A Smith-Cotton High School student organization that focuses on families is collecting shoes to help people in need around the world.
FCCLA — Family, Career and Community Leaders of America — is a national career and technical organization for students in high school family and consumer sciences education. S-C teacher Amy Smith, who sponsors the group along with fellow FACS instructor Marina Scheiner, said the goal of the group is to teach “leadership in families, the community and careers.”
She said FCCLA is “a group for students without a niche” that offers opportunities to identify and help expand community outreach efforts.
During FCCLA Week, which ran Feb. 10-15, S-C’s members received nearly 140 pairs of new and used shoes to be donated to the Soles4Souls program, which collects shoes and ships them to “victims of abject suffering,” according to its website (soles4souls.org).

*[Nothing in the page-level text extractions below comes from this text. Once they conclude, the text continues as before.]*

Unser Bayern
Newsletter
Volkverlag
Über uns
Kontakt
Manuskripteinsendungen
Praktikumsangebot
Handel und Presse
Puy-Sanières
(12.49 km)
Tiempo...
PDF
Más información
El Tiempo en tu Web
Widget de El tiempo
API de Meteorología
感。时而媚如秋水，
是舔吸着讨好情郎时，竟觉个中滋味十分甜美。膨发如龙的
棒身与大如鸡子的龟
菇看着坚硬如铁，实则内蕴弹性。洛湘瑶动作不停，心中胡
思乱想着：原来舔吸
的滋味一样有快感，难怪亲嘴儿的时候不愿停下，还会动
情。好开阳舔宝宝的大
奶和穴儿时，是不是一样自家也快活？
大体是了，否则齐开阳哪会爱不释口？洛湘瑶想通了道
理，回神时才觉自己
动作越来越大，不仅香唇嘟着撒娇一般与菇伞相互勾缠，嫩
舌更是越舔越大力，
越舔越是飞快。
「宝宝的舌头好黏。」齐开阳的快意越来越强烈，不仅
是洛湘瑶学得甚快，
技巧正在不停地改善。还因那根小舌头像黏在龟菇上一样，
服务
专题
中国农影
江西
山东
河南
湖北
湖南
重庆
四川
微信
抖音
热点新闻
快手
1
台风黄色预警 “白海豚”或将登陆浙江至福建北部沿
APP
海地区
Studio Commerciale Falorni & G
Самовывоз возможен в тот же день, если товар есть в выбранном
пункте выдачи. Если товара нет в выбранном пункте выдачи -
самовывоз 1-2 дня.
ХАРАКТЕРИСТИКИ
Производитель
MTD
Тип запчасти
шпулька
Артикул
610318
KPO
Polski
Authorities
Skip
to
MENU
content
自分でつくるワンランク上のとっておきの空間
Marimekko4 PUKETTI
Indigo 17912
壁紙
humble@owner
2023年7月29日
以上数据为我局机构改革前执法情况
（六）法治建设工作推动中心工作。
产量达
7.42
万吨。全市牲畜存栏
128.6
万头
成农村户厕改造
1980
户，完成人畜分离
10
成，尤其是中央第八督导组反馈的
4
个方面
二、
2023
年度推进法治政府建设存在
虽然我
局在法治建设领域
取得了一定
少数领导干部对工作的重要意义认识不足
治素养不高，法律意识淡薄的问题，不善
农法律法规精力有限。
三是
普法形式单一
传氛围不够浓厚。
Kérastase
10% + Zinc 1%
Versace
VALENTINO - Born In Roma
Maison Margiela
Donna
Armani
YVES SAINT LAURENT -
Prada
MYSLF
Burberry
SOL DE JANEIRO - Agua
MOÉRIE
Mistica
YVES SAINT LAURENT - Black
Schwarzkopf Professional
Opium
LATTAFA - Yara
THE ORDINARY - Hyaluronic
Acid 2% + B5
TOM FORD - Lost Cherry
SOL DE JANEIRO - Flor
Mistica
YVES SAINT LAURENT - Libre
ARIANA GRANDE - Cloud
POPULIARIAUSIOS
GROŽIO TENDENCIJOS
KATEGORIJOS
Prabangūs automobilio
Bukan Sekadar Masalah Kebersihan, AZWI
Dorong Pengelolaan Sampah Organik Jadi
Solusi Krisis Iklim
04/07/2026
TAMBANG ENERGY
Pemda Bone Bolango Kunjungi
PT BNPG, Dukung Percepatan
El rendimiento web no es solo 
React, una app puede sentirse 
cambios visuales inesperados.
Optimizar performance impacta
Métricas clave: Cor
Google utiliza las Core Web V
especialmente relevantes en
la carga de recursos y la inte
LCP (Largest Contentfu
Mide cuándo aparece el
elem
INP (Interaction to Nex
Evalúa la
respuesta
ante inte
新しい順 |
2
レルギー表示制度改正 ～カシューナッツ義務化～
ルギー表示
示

MacKenzie Walker, a junior and member of FCCLA, said the S-C group is still accepting shoe donations, but there is a need for at least $180 to ship the shoes they already have to a Soles4Souls collection site. Anyone who wants to donate shoes to the cause is asked to include $2 to cover shipping costs; donations can be dropped off at the high school, 2010 Tiger Pride Blvd.
Brianna Studt, also a junior and member of FCCLA, said the shoe drive went over well at the high school. Some students purchased new shoes to donate, and upon hearing about the outreach effort, one student took off the month-old shoes he was wearing, donated them and left school in his stocking feet.
Smith said FCCLA teaches students “the multiple roles of family member, wage earner and community leader,” and that members develop life skills including character development, creative and critical thinking and interpersonal communication. Students also get a change to compete in STAR (Students Taking Action with Recognition) Events, which test chapters’ and individuals’ leadership skills and career preparedness.
Sophomore Ariana Castillo said the Soles4Souls collections make her feel good because “we can do something so simple to change someone’s life.”
Studt said she “always likes helping people” and admires how the FCCLA effort shows how something donors may see as a small thing means so much more to the recipient.